-- SUPPLIED RECORDS follows --

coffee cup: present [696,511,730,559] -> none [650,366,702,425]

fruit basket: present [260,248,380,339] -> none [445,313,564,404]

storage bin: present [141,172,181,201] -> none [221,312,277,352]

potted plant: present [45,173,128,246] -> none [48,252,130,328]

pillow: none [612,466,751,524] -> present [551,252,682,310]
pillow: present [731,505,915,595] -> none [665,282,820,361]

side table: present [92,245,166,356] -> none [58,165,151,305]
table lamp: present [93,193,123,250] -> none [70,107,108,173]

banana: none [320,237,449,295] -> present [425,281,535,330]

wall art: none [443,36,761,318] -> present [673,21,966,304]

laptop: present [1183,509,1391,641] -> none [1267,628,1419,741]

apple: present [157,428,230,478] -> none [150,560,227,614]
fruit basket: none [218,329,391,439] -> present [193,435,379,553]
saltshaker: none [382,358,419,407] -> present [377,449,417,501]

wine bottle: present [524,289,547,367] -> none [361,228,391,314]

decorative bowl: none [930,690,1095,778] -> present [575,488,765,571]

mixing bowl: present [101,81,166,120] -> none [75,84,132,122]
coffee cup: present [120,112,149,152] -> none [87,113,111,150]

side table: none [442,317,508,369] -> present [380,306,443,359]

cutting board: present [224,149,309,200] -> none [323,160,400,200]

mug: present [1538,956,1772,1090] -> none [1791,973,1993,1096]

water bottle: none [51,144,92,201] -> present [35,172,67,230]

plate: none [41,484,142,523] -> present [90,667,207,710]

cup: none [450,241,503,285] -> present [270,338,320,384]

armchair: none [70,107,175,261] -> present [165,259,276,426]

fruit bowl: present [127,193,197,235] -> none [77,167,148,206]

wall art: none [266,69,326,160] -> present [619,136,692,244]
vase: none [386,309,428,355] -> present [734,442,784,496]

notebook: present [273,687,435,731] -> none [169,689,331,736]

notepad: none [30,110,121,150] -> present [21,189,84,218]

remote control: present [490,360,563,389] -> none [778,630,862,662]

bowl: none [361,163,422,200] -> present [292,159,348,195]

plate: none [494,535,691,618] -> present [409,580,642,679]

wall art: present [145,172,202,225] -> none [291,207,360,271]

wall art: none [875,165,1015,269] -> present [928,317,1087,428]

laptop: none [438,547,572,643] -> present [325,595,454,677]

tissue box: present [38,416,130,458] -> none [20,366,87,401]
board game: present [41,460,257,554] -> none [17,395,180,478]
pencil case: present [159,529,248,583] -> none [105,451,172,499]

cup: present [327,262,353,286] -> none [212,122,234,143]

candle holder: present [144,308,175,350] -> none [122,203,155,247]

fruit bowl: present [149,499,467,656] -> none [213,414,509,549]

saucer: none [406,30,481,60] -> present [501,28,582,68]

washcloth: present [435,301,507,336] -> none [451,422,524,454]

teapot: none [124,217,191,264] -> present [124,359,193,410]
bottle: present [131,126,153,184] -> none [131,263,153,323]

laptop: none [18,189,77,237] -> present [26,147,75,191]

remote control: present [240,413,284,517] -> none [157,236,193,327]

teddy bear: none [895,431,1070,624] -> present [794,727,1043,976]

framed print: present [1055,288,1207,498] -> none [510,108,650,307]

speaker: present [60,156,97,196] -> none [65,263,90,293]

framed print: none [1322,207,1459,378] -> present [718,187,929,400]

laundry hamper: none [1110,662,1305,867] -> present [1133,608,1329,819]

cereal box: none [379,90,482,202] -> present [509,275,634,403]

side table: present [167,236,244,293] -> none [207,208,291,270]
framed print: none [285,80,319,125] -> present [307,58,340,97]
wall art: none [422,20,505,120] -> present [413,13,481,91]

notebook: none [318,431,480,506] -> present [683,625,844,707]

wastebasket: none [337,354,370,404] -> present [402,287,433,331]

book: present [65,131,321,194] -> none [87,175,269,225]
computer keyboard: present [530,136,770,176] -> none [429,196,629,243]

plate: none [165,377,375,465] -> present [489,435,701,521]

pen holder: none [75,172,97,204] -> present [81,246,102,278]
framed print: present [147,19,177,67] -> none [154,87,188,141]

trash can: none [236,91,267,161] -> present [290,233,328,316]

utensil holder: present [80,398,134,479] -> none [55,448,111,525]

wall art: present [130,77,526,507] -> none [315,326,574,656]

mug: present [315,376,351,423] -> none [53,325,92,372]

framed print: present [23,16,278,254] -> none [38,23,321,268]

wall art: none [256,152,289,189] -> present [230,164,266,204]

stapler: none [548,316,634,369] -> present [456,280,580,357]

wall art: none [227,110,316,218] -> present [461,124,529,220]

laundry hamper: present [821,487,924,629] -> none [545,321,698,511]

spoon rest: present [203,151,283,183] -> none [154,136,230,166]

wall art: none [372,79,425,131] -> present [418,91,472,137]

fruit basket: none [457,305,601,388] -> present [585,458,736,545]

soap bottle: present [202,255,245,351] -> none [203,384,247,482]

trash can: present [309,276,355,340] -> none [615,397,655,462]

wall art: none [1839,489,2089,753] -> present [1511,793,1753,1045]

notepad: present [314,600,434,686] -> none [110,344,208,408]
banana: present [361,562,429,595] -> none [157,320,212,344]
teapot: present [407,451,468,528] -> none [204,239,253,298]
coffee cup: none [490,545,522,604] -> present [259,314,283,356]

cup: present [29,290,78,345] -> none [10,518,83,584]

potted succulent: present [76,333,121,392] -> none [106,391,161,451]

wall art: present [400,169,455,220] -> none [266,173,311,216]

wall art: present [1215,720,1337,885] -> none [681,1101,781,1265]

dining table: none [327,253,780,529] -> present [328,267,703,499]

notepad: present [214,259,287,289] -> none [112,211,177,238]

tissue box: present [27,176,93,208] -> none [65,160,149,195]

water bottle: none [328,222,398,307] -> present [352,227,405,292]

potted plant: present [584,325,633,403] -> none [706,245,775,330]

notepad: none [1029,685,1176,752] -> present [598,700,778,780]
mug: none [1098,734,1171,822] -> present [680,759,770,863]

-- SUPPLIED RECORDS concluded --

**PROBLEM TO WORK ON:**
If a line in the entries above contains the word "plate", copy it.

**YOUR SOLUTION:**
plate: none [41,484,142,523] -> present [90,667,207,710]
plate: none [494,535,691,618] -> present [409,580,642,679]
plate: none [165,377,375,465] -> present [489,435,701,521]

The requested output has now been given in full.